Some years ago, in one of those mad moves you always regret, I sold off a lot of my SF collection. I simply didn't have the room to keep it and I was offered a fairly generous deal. We're not talking first editions in dustjackets but paperbacks I'd bought over the years, many of them purchased as they'd come out in the 1970s and 1980s which I'd kept in good condition.
Some I've regretted selling ever since: although I'd kept back a number of authors I particularly liked, I was pretty ruthless, even culling the likes of Arthur C. Clarke and Isaac Asimov, who were probably responsible for my love of science fiction over all other authors. We all make mistakes... but I did need the space and I did need the money.
I recently picked up the omnibus edition of Joe Haldeman's Forever War, Forever Peace and Forever Free, published by Gollancz under the title War and Peace. Re-reading Forever War started me thinking about some of the other books that I'd parted with that I wouldn't mind re-reading, and one of the titles that sprang to mind was Dragon's Egg by Robert L. Forward. As I favour 'hard' science fiction, I leapt on Dragon's Egg when it came out. Who wouldn't want to read about an alien race who lived on a neutron star? I knew that a neutron star was a superdense collapsed star full of degenerate matter with an enormous gravitational pull (something I learned from reading Larry Niven!) and Forward's novel had a race of creatures, the Cheela, who lived on the surface of a neutron star. A sort of superdense version of Hal Clement's Mission of Gravity.

▶ _Work instruction 1_
Which authors are named in the passage about the science fiction collection?
▶ _Work instruction 2_
In the passage about the science fiction collection, what title did Gollancz give the Haldeman omnibus?
▶ _Work instruction 3_
Carry on the passage about the science fiction collection, starting after its final sentence.
The lines after this point come from an unrelated source.

▶ _Data records_
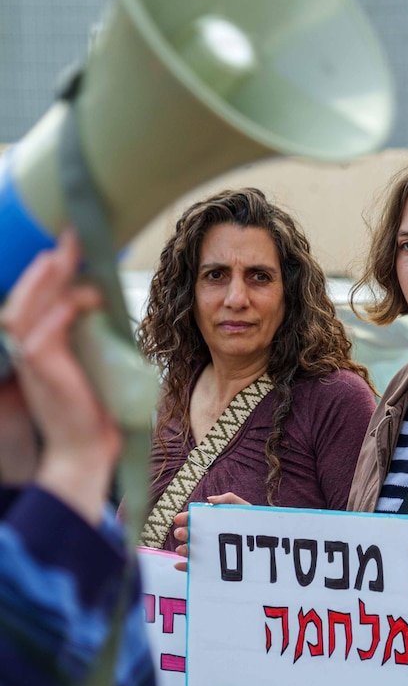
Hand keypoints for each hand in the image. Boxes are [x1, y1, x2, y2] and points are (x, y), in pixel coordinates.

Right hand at [0, 230, 120, 523]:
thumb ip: (89, 334)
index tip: (69, 245)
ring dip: (48, 281)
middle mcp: (26, 348)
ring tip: (66, 257)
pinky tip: (79, 300)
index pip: (35, 299)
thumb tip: (103, 303)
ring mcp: (29, 359)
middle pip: (26, 296)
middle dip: (48, 264)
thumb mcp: (92, 363)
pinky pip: (43, 334)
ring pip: (26, 309)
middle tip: (71, 237)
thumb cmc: (94, 408)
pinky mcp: (41, 370)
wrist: (86, 448)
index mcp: (37, 344)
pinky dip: (60, 313)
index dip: (47, 271)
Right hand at [172, 491, 250, 564]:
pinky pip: (196, 567)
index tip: (179, 518)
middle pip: (192, 535)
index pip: (196, 519)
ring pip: (192, 551)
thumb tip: (209, 499)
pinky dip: (186, 567)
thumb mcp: (243, 508)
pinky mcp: (212, 567)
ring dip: (183, 550)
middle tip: (181, 533)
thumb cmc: (253, 524)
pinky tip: (179, 565)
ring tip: (182, 549)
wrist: (268, 543)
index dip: (186, 518)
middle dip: (183, 533)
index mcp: (212, 522)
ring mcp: (209, 552)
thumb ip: (228, 499)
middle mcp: (208, 537)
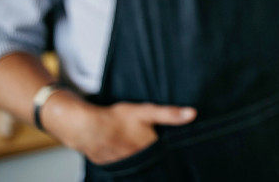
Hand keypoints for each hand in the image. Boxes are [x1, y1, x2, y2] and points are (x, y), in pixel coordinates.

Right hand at [43, 94, 195, 164]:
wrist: (86, 127)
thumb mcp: (146, 112)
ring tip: (136, 146)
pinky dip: (126, 160)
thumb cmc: (117, 118)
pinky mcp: (111, 166)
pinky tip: (125, 150)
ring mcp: (124, 166)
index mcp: (150, 150)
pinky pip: (123, 166)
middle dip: (155, 155)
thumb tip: (192, 114)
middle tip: (154, 146)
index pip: (166, 154)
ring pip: (138, 164)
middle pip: (152, 160)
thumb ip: (170, 114)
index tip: (174, 148)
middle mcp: (138, 161)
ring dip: (140, 158)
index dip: (170, 150)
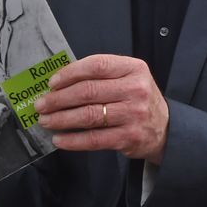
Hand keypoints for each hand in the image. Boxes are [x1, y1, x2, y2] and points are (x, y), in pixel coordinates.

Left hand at [34, 55, 168, 163]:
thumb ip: (101, 75)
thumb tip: (60, 82)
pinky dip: (73, 140)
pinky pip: (94, 139)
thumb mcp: (128, 77)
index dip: (70, 73)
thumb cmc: (137, 99)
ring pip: (88, 115)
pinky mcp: (129, 137)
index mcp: (134, 68)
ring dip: (61, 119)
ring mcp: (133, 114)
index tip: (52, 83)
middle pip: (88, 92)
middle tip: (41, 105)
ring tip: (46, 121)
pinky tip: (59, 139)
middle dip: (59, 99)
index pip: (96, 65)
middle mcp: (135, 89)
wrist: (164, 128)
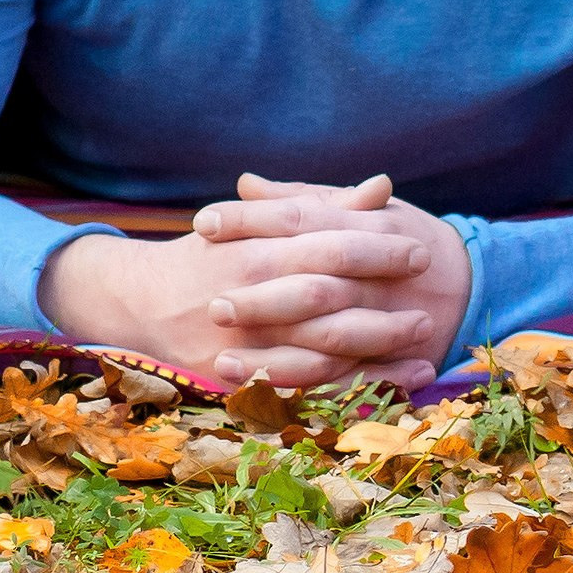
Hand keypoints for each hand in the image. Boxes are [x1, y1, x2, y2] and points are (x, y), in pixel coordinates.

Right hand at [37, 174, 461, 390]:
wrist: (143, 298)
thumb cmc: (213, 252)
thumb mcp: (259, 220)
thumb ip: (322, 205)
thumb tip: (381, 185)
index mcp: (259, 248)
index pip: (327, 245)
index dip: (376, 248)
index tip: (419, 250)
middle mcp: (253, 295)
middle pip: (328, 299)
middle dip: (383, 301)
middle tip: (429, 302)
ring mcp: (247, 340)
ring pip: (321, 349)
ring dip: (377, 349)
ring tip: (423, 343)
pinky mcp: (243, 377)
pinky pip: (304, 387)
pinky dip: (350, 388)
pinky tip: (391, 386)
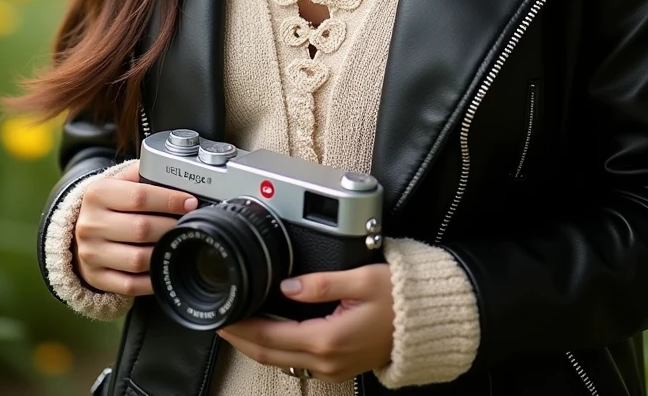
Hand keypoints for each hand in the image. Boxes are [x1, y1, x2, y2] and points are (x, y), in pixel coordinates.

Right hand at [73, 161, 198, 295]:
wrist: (80, 229)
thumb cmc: (110, 203)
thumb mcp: (121, 180)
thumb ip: (145, 173)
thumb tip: (180, 176)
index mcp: (97, 194)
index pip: (140, 196)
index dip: (170, 200)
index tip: (190, 203)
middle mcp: (90, 224)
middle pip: (141, 229)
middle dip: (170, 227)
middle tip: (187, 224)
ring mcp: (91, 254)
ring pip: (137, 259)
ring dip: (163, 252)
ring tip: (176, 243)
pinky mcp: (95, 278)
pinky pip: (130, 284)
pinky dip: (152, 278)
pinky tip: (163, 266)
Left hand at [215, 263, 393, 383]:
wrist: (427, 323)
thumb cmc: (399, 298)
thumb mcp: (361, 279)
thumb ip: (320, 282)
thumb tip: (287, 285)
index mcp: (327, 339)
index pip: (270, 337)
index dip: (242, 327)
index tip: (224, 315)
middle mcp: (326, 361)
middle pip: (269, 355)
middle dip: (241, 339)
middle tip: (221, 320)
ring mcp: (332, 368)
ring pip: (281, 361)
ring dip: (257, 344)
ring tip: (239, 324)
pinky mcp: (338, 367)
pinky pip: (297, 361)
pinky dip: (277, 348)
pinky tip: (270, 332)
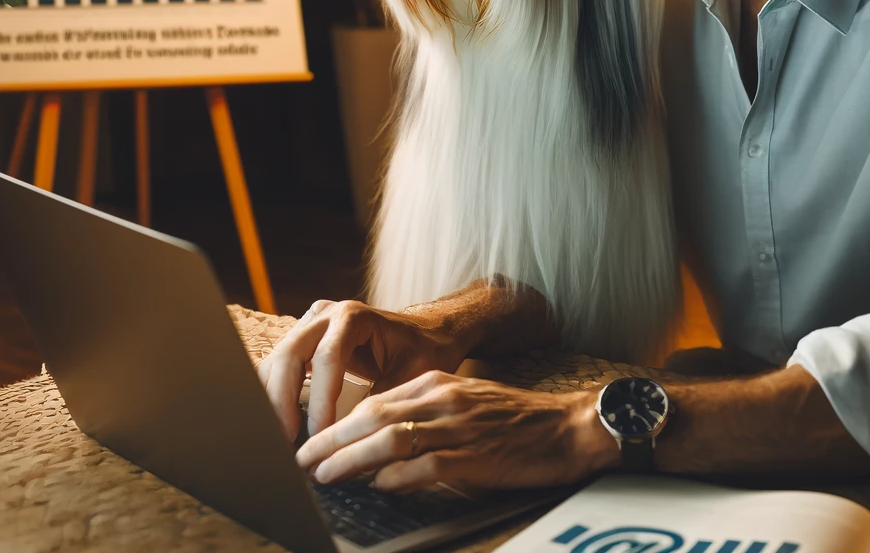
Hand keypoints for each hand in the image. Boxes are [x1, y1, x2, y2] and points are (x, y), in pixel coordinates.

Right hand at [258, 300, 465, 441]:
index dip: (320, 400)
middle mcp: (326, 314)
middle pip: (290, 355)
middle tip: (285, 443)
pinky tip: (279, 423)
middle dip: (282, 402)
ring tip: (278, 440)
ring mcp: (310, 324)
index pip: (327, 358)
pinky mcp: (303, 339)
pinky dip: (274, 395)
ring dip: (273, 401)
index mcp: (353, 316)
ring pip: (277, 360)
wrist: (425, 329)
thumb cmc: (423, 349)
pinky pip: (279, 366)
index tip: (319, 437)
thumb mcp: (412, 374)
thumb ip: (383, 403)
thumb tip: (355, 443)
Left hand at [296, 370, 620, 491]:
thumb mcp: (463, 402)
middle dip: (332, 439)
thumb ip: (422, 414)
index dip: (338, 423)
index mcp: (436, 383)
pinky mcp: (475, 455)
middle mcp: (442, 398)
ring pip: (391, 439)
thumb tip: (380, 444)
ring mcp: (458, 426)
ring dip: (352, 459)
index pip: (374, 401)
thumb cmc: (514, 419)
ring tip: (324, 475)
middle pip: (373, 417)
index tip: (312, 441)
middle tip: (302, 459)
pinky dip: (398, 478)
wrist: (567, 427)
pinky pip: (427, 466)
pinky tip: (379, 487)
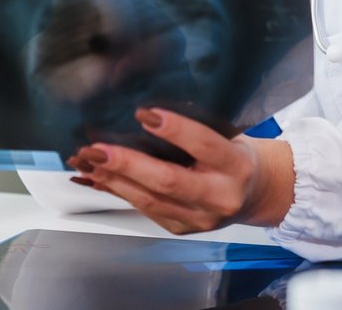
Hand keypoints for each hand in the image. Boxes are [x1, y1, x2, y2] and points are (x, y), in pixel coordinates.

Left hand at [66, 107, 294, 233]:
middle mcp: (219, 196)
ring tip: (86, 161)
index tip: (144, 114)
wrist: (254, 195)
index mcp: (235, 165)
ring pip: (150, 200)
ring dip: (113, 179)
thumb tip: (144, 113)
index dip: (175, 130)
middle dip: (127, 164)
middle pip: (169, 181)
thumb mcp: (227, 135)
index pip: (205, 145)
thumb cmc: (234, 156)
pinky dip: (117, 192)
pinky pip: (144, 210)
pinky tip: (96, 178)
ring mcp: (199, 218)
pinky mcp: (181, 228)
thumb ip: (195, 128)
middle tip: (96, 148)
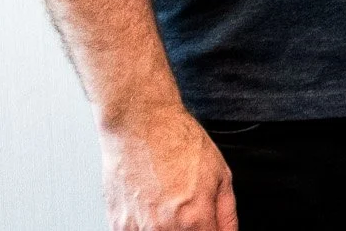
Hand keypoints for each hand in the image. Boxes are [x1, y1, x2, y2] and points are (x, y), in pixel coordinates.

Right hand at [99, 102, 237, 230]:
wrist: (140, 124)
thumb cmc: (178, 142)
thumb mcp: (221, 174)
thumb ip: (227, 215)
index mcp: (194, 218)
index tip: (209, 227)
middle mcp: (164, 229)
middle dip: (191, 230)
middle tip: (190, 214)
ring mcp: (138, 229)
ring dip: (168, 229)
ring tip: (169, 207)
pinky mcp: (118, 225)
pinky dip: (147, 228)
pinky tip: (152, 209)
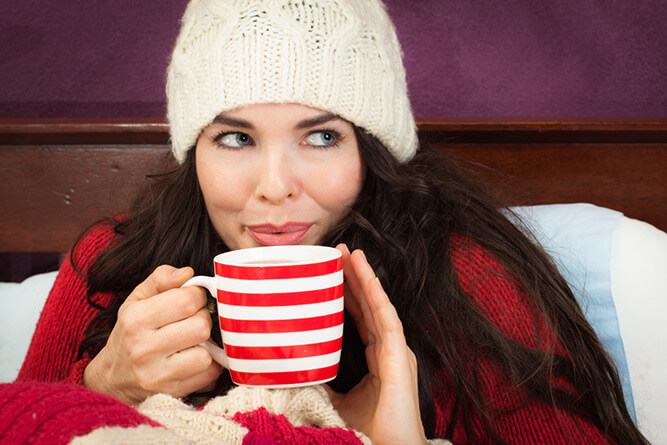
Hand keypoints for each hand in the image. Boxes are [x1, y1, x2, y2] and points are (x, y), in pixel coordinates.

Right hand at [83, 265, 221, 404]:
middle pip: (201, 326)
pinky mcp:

▶ _Response box 1_
Arthur C. Clarke, Isaac Asimov, Joe Haldeman, Robert L. Forward, Larry Niven, Hal Clement

▶ _Response box 2_
War and Peace

▶ _Response box 3_
Forward also created Rocheworld, which I read as an abridged serial in Analog in the early 1980s. Flight of the Dragonfly was the full(er) version, originally published in 1984, although I gather that it was later published in a restored version. The Rocheworld was actually two planets linked by an ocean (a concept, incidentally, later used in one of the Storm books by Martin Lodewijk and Don Lawrence).
Well, as luck would have it, I managed to pick up copies of both books on Saturday in one of our local bookshops. It'll be a while before I get around to re-reading them, but at least I now have copies again.
Robert L. Forward also had a connection to another famous SF series: Dan Dare. About nine or ten years ago, I interviewed Bob Forward - Robert D. Forward - who was Robert L. Forward's son. At the time he was involved in the Dan Dare animated series that was broadcast on Channel 5 and he mentioned that one of the episodes was based on concepts that had appeared in one of his father's stories.
Dragon's Egg
New English Library 0450-05197-8, Aug 1981, 309pp, £1.50.
The Flight of the Dragonfly
New English Library 0450-05823-9, May 1985, 320pp, £2.25.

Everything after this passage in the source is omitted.